# Separation Anxiety



## HDRider (Jul 21, 2011)

I have an Anatolian and Pyrenees. I have to put the dogs in a pen to feed them so the chickens and sheep will not eat the dog food. The Anatolian morns the separation from the sheep to the point she will not eat while she is in the pen.

I keep them penned about an hour to eat. He eats fine. She will eat if I let her out and she is back with her sheep. I can't stay present while she causally eats her food outside the pen. I feed them twice a day.

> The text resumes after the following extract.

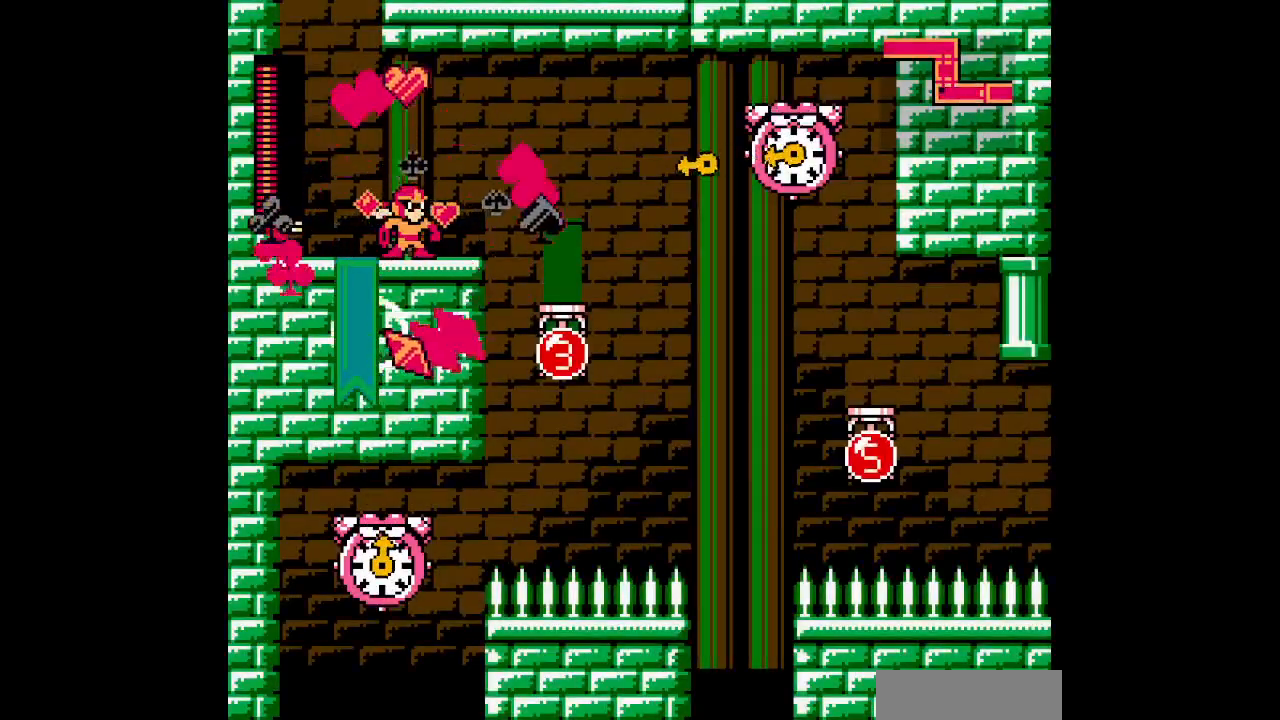
{"buttons": [], "events": [[183, "DPAD_RIGHT", "up"]]}
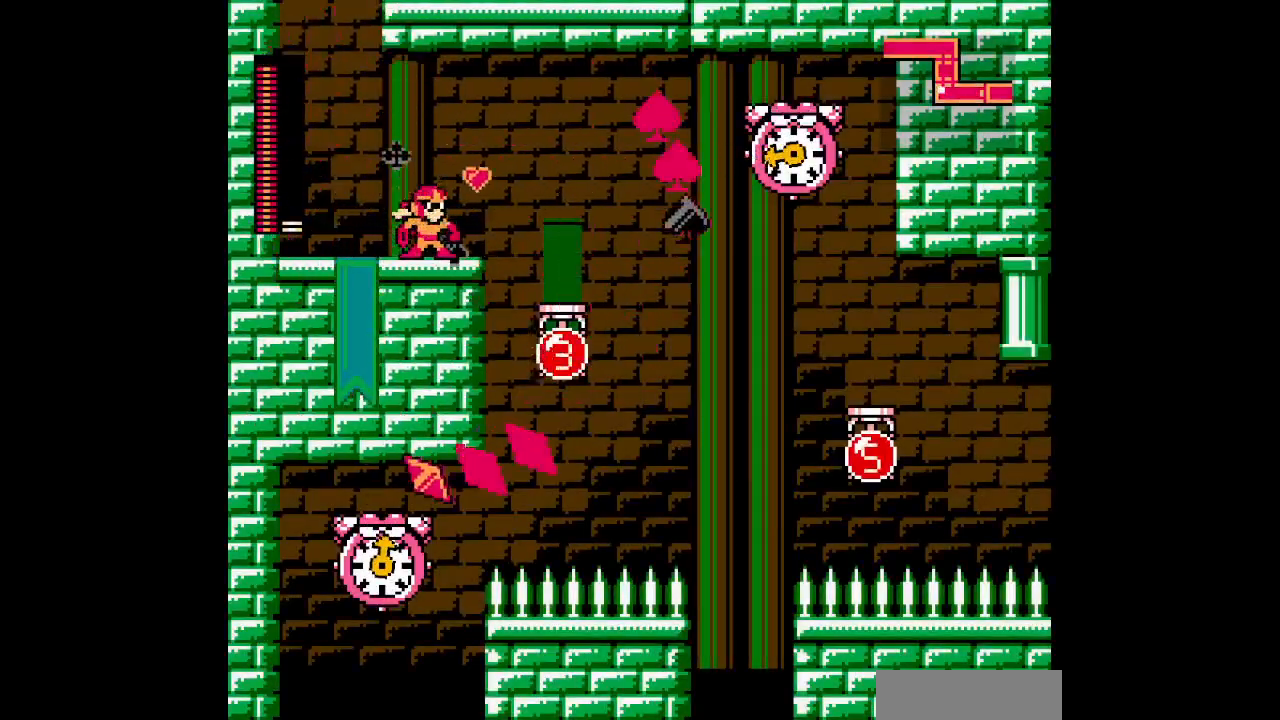
{"buttons": [], "events": []}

This really became an issue over the last week or so. They have been with sheep for about two months. Bonded almost instantly. The dogs are 1 year old.

Ideas? Suggestions?

Thank you.


----------



## hiddensprings (Aug 6, 2009)

I fed my anatolians and the goats at the same time. So while the goats were eating their feed, the dogs ate theirs. That's not to say that a goat would not wander over and try to steal dog food, but honestly, the dogs learned quickly to protect there chow, eat fast, or go hungry. Sorry, that doesn't sound very nice, but honestly, they all worked it out.


----------



## ShannonR (Nov 28, 2012)

Creep feeder of some sort? So the dog can access the feed and sheep cannot


----------



## HDRider (Jul 21, 2011)

hiddensprings said:


> I fed my anatolians and the goats at the same time. So while the goats were eating their feed, the dogs ate theirs. That's not to say that a goat would not wander over and try to steal dog food, but honestly, the dogs learned quickly to protect there chow, eat fast, or go hungry. Sorry, that doesn't sound very nice, but honestly, they all worked it out.


I would be afraid any copper in the dog food would harm the sheep.


----------



## HDRider (Jul 21, 2011)

ShannonR said:


> Creep feeder of some sort? So the dog can access the feed and sheep cannot


I can't think of anything a dog could enter that a sheep could not.


----------



## Wolf mom (Mar 8, 2005)

Why not build a wire cage within the sheep's pen with a one way latch so the dog can see and be close to the the sheep while eating? With a one way latch, the dog will be able to get out after eating and you won't have to go back and let it out.


----------



## HDRider (Jul 21, 2011)

I guess I was too impatient. She has settled into a routine now that she has learned that I let he out as soon as she finishes eating.


----------



## emdeengee (Apr 20, 2010)

I did not have any suggestion as to the feeding and am glad it has worked out. They are supper smart and can adjust to just about anything but they really do have minds of their own and will decide for themselves on many issues. 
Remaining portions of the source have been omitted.